B U L L E T I N
Beyond the Gallery Walls: Tools and Methods for Leading End-Users to Collections Information
Erin Coburn, data standards administrator at the J. Paul Getty Museum, can be reached at firstname.lastname@example.org.
Murtha Baca, head, Getty Vocabulary Program and Digital Resource Management, Getty Research Institute, can be reached at email@example.com
The library and archive communities have a long-standing history of organizing and managing their information in a way that facilitates access to their holdings, both within their home institutions and via union catalogs and consortial bibliographic utilities such as RLIN and WorldCat. Metadata element sets and information protocols like MARC and Encoded Archival Description (EAD), and controlled vocabularies and authority files such as the Library of Congress name and subject authorities, the Thesaurus for Graphic Materials, and the Art & Architecture Thesaurus (AAT), are the data standards and structures that have become synonymous with the way that the library and archival communities provide access to information about their holdings. In the traditional library world, for instance, the AAT is typically used for data values in the form/genre field in a MARC record when cataloging rare books and special collections materials.

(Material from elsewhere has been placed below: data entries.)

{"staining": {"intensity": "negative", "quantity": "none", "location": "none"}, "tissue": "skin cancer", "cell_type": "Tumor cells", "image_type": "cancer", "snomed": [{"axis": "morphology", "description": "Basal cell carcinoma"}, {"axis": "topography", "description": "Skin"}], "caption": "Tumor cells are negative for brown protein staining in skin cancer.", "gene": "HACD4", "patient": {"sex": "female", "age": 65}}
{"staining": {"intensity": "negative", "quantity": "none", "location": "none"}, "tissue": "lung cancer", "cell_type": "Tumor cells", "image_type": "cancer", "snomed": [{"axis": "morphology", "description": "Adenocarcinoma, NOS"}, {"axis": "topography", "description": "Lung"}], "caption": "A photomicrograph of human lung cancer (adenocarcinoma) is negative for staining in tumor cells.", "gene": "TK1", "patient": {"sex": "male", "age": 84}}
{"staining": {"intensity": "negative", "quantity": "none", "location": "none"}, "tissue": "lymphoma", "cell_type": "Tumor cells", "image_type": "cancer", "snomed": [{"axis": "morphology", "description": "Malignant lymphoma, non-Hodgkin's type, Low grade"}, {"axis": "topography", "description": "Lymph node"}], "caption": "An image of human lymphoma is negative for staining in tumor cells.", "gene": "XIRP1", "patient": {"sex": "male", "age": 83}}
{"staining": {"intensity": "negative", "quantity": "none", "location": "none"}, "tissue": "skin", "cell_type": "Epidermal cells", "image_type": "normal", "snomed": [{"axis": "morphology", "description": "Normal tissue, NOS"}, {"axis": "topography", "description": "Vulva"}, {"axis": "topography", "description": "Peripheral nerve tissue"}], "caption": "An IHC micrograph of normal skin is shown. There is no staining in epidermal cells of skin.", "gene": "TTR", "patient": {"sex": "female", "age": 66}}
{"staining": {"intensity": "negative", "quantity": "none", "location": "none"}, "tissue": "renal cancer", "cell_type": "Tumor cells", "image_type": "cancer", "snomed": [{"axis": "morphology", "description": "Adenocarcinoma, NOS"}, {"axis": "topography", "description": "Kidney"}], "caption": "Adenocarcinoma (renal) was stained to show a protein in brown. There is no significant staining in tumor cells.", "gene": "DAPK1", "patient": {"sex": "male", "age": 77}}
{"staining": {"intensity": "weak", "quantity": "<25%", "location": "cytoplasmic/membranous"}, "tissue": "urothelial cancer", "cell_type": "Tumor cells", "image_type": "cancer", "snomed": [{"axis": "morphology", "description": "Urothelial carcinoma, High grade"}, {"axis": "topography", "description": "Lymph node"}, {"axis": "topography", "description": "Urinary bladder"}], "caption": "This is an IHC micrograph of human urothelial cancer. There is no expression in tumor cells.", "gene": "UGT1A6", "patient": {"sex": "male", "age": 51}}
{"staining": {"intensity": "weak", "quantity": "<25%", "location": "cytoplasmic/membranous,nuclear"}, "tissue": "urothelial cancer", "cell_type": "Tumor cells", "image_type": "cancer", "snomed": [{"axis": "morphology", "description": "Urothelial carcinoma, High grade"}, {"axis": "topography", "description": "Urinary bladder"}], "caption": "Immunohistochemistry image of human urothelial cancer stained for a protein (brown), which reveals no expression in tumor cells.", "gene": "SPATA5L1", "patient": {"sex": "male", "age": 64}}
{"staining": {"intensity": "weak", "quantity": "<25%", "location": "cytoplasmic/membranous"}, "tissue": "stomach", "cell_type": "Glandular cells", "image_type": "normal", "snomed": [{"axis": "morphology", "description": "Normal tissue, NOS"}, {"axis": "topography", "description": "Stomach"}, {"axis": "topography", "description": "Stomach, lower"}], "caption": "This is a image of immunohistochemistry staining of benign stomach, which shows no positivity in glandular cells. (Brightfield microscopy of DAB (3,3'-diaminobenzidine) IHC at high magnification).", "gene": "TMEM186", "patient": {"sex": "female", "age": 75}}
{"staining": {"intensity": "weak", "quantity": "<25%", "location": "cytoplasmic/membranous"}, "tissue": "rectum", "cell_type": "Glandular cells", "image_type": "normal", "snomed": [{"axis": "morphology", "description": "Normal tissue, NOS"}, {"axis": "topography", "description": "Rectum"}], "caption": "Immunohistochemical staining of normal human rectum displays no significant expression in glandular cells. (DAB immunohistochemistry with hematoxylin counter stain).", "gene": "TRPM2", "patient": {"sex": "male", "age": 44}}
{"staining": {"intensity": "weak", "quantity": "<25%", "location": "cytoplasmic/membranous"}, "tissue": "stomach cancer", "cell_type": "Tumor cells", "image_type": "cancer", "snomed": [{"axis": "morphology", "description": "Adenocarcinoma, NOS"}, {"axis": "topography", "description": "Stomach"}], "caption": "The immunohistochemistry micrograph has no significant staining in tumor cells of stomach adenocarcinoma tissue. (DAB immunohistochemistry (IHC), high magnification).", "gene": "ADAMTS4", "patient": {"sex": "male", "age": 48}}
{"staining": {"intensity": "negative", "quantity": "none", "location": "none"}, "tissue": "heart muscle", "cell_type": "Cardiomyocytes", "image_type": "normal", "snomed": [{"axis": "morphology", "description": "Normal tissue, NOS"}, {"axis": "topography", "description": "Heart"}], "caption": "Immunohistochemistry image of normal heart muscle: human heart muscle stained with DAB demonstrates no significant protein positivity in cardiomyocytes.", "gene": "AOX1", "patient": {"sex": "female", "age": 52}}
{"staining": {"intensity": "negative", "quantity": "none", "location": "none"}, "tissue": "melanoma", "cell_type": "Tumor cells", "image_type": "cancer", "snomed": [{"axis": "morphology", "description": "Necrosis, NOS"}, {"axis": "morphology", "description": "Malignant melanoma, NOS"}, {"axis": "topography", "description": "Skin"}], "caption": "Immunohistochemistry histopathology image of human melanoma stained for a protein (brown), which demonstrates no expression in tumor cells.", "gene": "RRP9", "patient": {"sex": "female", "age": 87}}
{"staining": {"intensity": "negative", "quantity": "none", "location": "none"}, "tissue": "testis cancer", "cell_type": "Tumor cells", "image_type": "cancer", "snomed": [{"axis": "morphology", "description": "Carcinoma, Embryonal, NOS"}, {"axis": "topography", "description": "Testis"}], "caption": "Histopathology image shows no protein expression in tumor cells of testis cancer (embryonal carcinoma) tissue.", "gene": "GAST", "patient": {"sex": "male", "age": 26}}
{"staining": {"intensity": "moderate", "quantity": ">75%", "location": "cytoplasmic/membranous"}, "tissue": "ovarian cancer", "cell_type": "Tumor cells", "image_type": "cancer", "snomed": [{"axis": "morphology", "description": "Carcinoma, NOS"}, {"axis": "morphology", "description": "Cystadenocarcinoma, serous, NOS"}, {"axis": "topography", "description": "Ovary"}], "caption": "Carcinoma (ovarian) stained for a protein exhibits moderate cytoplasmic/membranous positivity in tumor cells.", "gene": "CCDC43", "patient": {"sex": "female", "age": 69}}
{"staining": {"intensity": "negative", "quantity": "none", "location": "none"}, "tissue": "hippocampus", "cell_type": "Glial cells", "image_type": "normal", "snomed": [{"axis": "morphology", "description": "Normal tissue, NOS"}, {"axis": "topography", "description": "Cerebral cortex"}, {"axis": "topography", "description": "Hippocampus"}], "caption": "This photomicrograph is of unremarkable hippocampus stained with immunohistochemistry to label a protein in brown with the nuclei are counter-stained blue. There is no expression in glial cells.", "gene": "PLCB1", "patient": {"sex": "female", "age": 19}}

Museum Collections: Making Information Available
Museums have only relatively recently come to an awareness that the approach that libraries and archives have taken for decades is also essential for making information on their own collections available. Museum information has a history of being hoarded if not outright hidden in curatorial files. The emerging use of computerized collections management systems in museums caused many curatorial departments to relinquish control over information about their collections, but in many cases the information was limited to whatever was deemed necessary for proper maintenance and inventory. With the rise of the World Wide Web, and the demands of users (and museum trustees) who expect to have collections information one click away, museums have begun to take seriously the audience of users who may want access to their collections even if those users will never physically visit their museums. Meeting this demand is not as simple as just digitizing a collection and creating a link to the image repository from an institution's home page. It is no simple task to ensure that users whose profiles, needs and information-seeking behaviors are many and varied will be successful in finding what they are looking for.
A good starting point for museums grappling with how to enable diverse audiences to effectively access information about their collections is to look within the walls of the museum itself. Collections management systems are growing in their capacity for recording and documenting collections. Cataloging is no longer limited to a registrar entering core information about a work of art upon acquisition. Other key information stakeholders are now using collections management systems to record information on conservation treatments, exhibitions, provenance, published sources, rights and so forth. As a result, the range of users within a museum who need access to – and who help to create – collections information is growing to include curators, conservators, educators and even docents.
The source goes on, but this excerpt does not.